Po 60-tce nie czujemy pragnienia. Picie wody nie zawsze wystarcza

zdrowie.interia.pl 4 godzin temu
Zdjęcie: INTERIA.PL


Wraz z wiekiem nasze ciało przestaje jasno sygnalizować, iż potrzebuje wody. To cichy, ale poważny problem zdrowotny, który dotyczy milionów osób po sześćdziesiątce. Jak dbać o nawodnienie, kiedy pragnienie nie daje o sobie znać, a organizm szybciej traci wodę niż ją zatrzymuje? Podpowiadamy, co pić, jak jeść i o czym pamiętać, by nie dopuścić do odwodnienia.


Starzejące się ciało - mniej wody, mniej sygnałów


Choć mówi się, iż woda to życie, to paradoksalnie z wiekiem łatwiej zapomnieć o jej znaczeniu.

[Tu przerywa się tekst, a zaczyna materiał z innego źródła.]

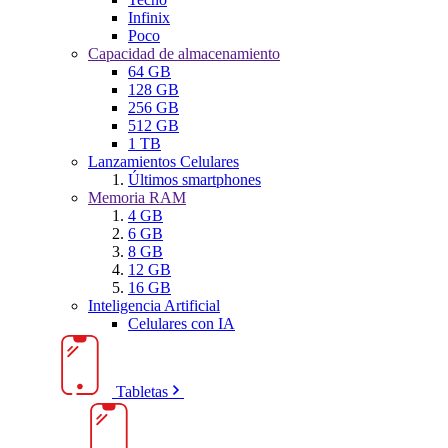
Infinix
Poco
Capacidad de almacenamiento
64 GB
128 GB
256 GB
512 GB
1 TB
Lanzamientos Celulares
Últimos smartphones
Memoria RAM
4 GB
6 GB
8 GB
12 GB
16 GB
Inteligencia Artificial
Celulares con IA
Tabletas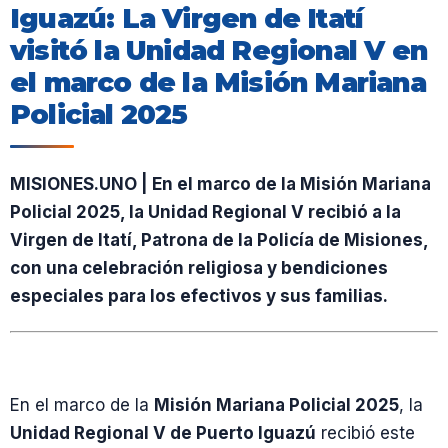
Iguazú: La Virgen de Itatí
visitó la Unidad Regional V en
el marco de la Misión Mariana
Policial 2025
MISIONES.UNO | En el marco de la Misión Mariana
Policial 2025, la Unidad Regional V recibió a la
Virgen de Itatí, Patrona de la Policía de Misiones,
con una celebración religiosa y bendiciones
especiales para los efectivos y sus familias.
En el marco de la
Misión Mariana Policial 2025
, la
Unidad Regional V de Puerto Iguazú
recibió este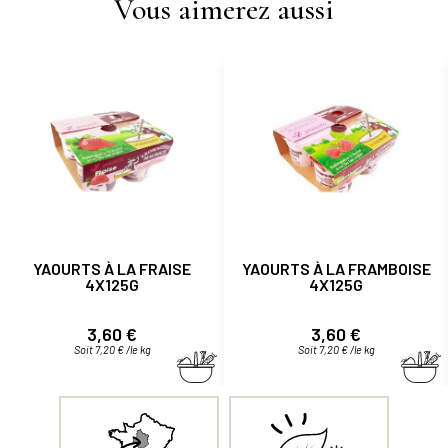
Vous aimerez aussi
YAOURTS À LA FRAISE
YAOURTS À LA FRAMBOISE
4X125G
4X125G
Prix
Prix
3,60 €
3,60 €
Soit 7,20 € /le kg
Soit 7,20 € /le kg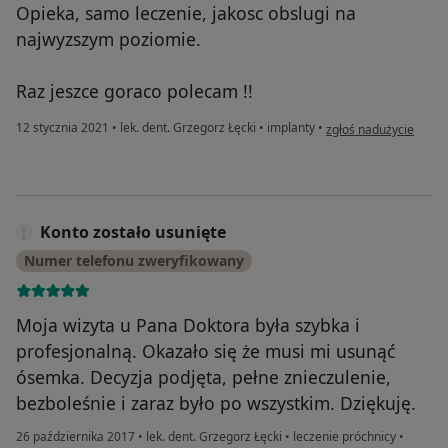
Opieka, samo leczenie, jakosc obslugi na
najwyzszym poziomie.
Raz jeszce goraco polecam !!
w opinii użytkownika B
12 stycznia 2021
•
lek. dent. Grzegorz Łęcki
•
implanty
•
zgłoś nadużycie
Konto zostało usunięte
Numer telefonu zweryfikowany
Moja wizyta u Pana Doktora była szybka i
profesjonalną. Okazało się że musi mi usunąć
ósemka. Decyzja podjęta, pełne znieczulenie,
bezboleśnie i zaraz było po wszystkim. Dziękuję.
26 października 2017
•
lek. dent. Grzegorz Łęcki
•
leczenie próchnicy
•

Nie chodzi tutaj o brak wiedzy - każdy wie, iż nawodnienie wspiera układ krążenia, pracę nerek, termoregulację czy sprawność umysłową. Problemem jest to, iż z czasem ciało zaczyna działać inaczej. I choćby jeżeli butelka z wodą stoi pod ręką, seniorzy często sięgają po nią zbyt rzadko. Po 60. roku życia spada ilość wody w organizmie. Wynika to z naturalnego ubytku masy mięśniowej, która w młodości odpowiada za zatrzymywanie dużej części płynów. Zamiast niej pojawia się więcej tkanki tłuszczowej, a ta nie gromadzi wody w takim stopniu. Co za tym idzie - choćby niewielka utrata płynów, np. przez pot czy oddychanie, ma większy wpływ na ogólne samopoczucie. Reklama
Drugim istotnym czynnikiem jest osłabienie mechanizmu pragnienia. Mózg z wiekiem coraz gorzej reaguje na sygnały odwodnienia i często "spóźnia się" z komunikatem, iż trzeba coś wypić. Zanim senior poczuje pragnienie, jego organizm może być już w stanie lekkiego odwodnienia. Dochodzi do tego spadek wydolności nerek. Po 40. roku życia filtracja w nerkach zmniejsza się średnio o 1% rocznie. W praktyce oznacza to, iż organizm trudniej zatrzymuje wodę - częściej ją wydala, choćby jeżeli nie jest to korzystne. Dodatkowo, osoby starsze często celowo ograniczają picie wieczorem, by nie budzić się w nocy. Efekt? Rano budzą się odwodnione i zmęczone.


Jak objawia się odwodnienie u seniorów?


Odwodnienie u osób starszych może rozwijać się podstępnie i dawać niespecyficzne objawy, które łatwo zbagatelizować lub pomylić z oznakami zmęczenia. Do najczęstszych należą suchość w ustach, spierzchnięte wargi, uczucie osłabienia, senność czy zawroty głowy. Zdarza się również, iż seniorzy rzadziej oddają mocz lub jest on ciemniejszy niż zwykle, co świadczy o niedoborze płynów.
Odwodnienie może także wpływać na pracę mózgu - powodując zaburzenia koncentracji, trudności z pamięcią i nagłe pogorszenie nastroju. Choć objawy te mogą wydawać się błahe, u osób po 60. roku życia bywają pierwszym sygnałem ostrzegawczym, iż organizmowi brakuje wody.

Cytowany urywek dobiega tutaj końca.